As I ran back to the place we were staying, I felt lighter and focused on claiming the promises of God. I started to sprint with determination and a sense of how I should battle for my ‘Cottage of Dreams’ and as I looked there was a double rainbow in the sky. I started to cry. I felt that at that moment God had sent this rainbow just for me to remind me of His promises over us all, and that He wouldn’t let me go under.


When God first sent a rainbow in Genesis 9 He said this:

13 I have set my rainbow in the clouds, and it will be the sign of the covenant between me and the earth. 14 Whenever I bring clouds over the earth and the rainbow appears in the clouds, 15 I will remember my covenant between me and you and all living creatures of every kind. Never again will the waters become a flood to destroy all life. 16 Whenever the rainbow appears in the clouds, I will see it and remember the everlasting covenant between God and all living creatures of every kind on the earth.”

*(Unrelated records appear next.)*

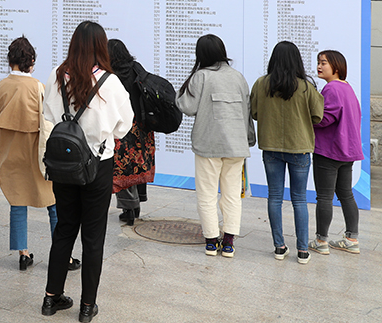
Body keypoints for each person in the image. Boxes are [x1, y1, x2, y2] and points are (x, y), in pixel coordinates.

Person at [41, 21, 132, 323]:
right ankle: (87, 306)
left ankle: (51, 297)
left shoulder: (57, 75)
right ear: (100, 46)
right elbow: (124, 125)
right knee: (93, 237)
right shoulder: (109, 82)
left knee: (64, 228)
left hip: (63, 164)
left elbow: (49, 115)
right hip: (97, 164)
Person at [175, 34, 255, 257]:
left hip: (208, 145)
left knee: (207, 194)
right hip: (236, 146)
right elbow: (247, 112)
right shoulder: (238, 77)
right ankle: (228, 242)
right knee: (231, 195)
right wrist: (249, 139)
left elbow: (188, 107)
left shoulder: (200, 76)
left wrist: (179, 93)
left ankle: (211, 241)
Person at [250, 41, 324, 264]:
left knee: (274, 197)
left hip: (271, 147)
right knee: (299, 199)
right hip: (299, 147)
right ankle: (302, 251)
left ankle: (279, 247)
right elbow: (318, 116)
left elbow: (254, 113)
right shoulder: (305, 86)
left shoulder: (261, 84)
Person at [0, 37, 60, 271]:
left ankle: (23, 254)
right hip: (36, 150)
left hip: (11, 149)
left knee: (17, 199)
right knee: (53, 200)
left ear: (10, 60)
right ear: (31, 61)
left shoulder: (1, 86)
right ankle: (61, 253)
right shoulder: (37, 87)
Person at [309, 50, 364, 255]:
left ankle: (321, 241)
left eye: (324, 63)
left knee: (324, 197)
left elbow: (325, 119)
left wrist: (306, 119)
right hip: (347, 151)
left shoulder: (331, 88)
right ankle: (351, 239)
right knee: (346, 194)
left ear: (337, 67)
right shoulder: (347, 87)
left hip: (329, 150)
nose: (319, 66)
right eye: (319, 62)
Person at [107, 39, 156, 226]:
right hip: (142, 128)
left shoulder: (112, 75)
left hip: (123, 128)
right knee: (139, 165)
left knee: (123, 169)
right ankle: (137, 204)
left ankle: (129, 210)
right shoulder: (136, 68)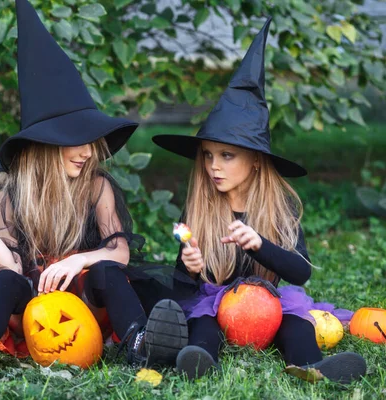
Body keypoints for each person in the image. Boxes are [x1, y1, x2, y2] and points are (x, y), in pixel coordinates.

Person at [0, 0, 188, 383]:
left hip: (90, 309)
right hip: (36, 314)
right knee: (5, 282)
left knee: (106, 269)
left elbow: (120, 251)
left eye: (92, 140)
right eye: (77, 140)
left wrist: (79, 261)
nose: (89, 151)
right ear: (45, 144)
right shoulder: (8, 197)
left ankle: (140, 343)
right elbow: (9, 268)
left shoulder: (96, 186)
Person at [152, 17, 367, 384]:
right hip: (219, 303)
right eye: (207, 155)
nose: (213, 166)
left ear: (255, 161)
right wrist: (190, 266)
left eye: (226, 156)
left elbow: (301, 272)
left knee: (295, 316)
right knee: (202, 317)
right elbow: (183, 290)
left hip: (268, 304)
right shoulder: (201, 209)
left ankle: (311, 366)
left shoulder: (278, 207)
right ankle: (202, 359)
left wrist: (260, 244)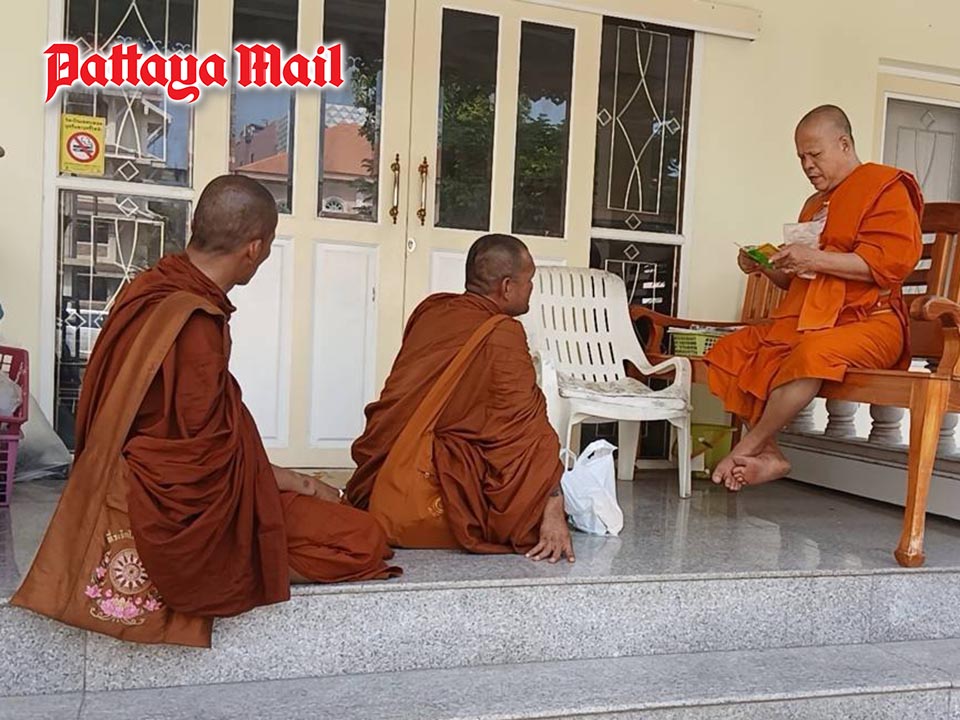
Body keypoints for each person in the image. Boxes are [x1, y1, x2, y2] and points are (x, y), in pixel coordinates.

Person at [13, 175, 399, 647]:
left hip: (125, 480)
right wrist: (298, 483)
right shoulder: (193, 320)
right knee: (363, 538)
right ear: (255, 248)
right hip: (171, 505)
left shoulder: (148, 288)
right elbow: (204, 464)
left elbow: (201, 440)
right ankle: (237, 568)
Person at [704, 105, 923, 491]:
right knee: (732, 351)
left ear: (844, 144)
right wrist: (765, 266)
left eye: (815, 154)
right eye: (801, 157)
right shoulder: (814, 204)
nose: (807, 165)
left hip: (872, 322)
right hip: (811, 321)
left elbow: (887, 265)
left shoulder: (885, 186)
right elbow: (801, 283)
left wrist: (811, 258)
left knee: (811, 355)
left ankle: (749, 446)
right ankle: (771, 454)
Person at [347, 234, 575, 563]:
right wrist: (552, 501)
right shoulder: (503, 333)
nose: (531, 289)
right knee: (522, 469)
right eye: (529, 281)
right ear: (507, 287)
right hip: (440, 482)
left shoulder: (432, 311)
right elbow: (524, 432)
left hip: (384, 475)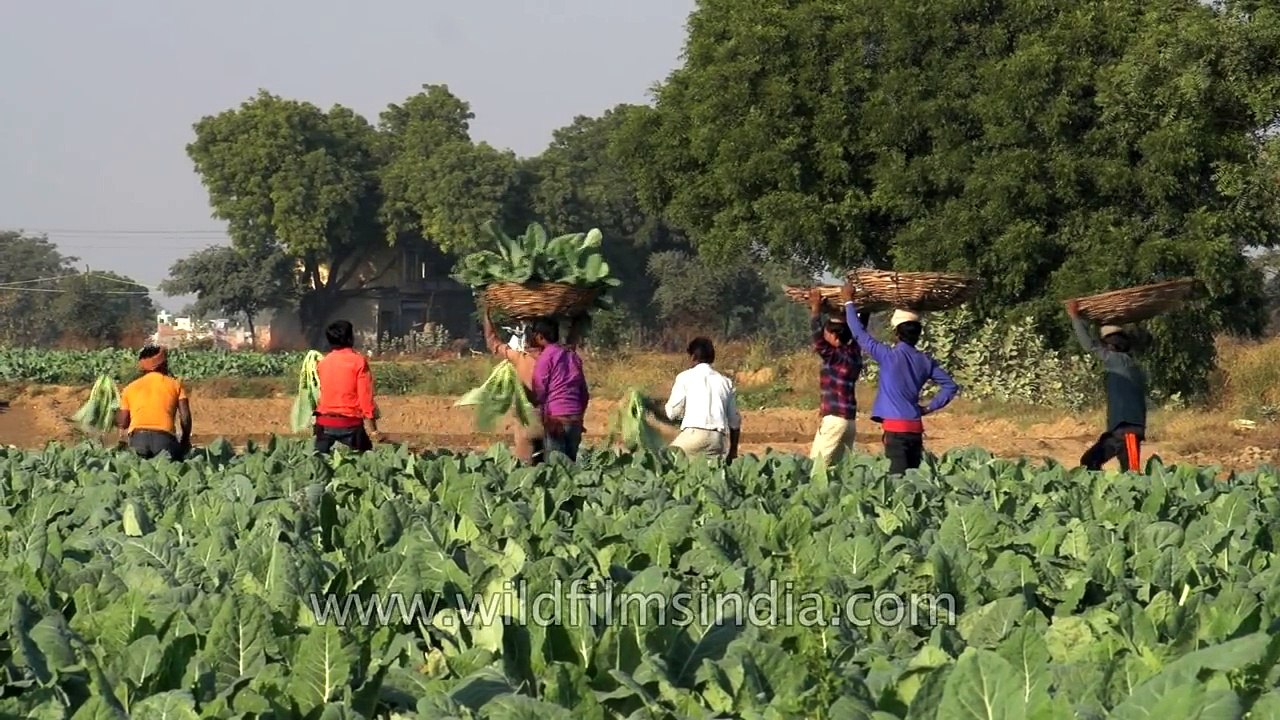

We live in covenant with the living God, our heavenly Dad, who has given us the Bible which is full of His promises to us. This book is the ‘most valuable thing that this world affords’. It is our window into who God is and I believe He is trustworthy and will keep His promises. Sometimes we have to understand that we need to hold Him to His word.

So keep knocking. Keep claiming the promises. Remind God of what He has said in His word and hold on to the hope that at some point He will open the door. I believe in breakthroughs. I believe in persistence and I believe that, more than anything, God is love and He loves us more than we could ever know. We need to assume that God knows what need more than we do and at some point He will open the right door into our ‘Cottage of dreams’.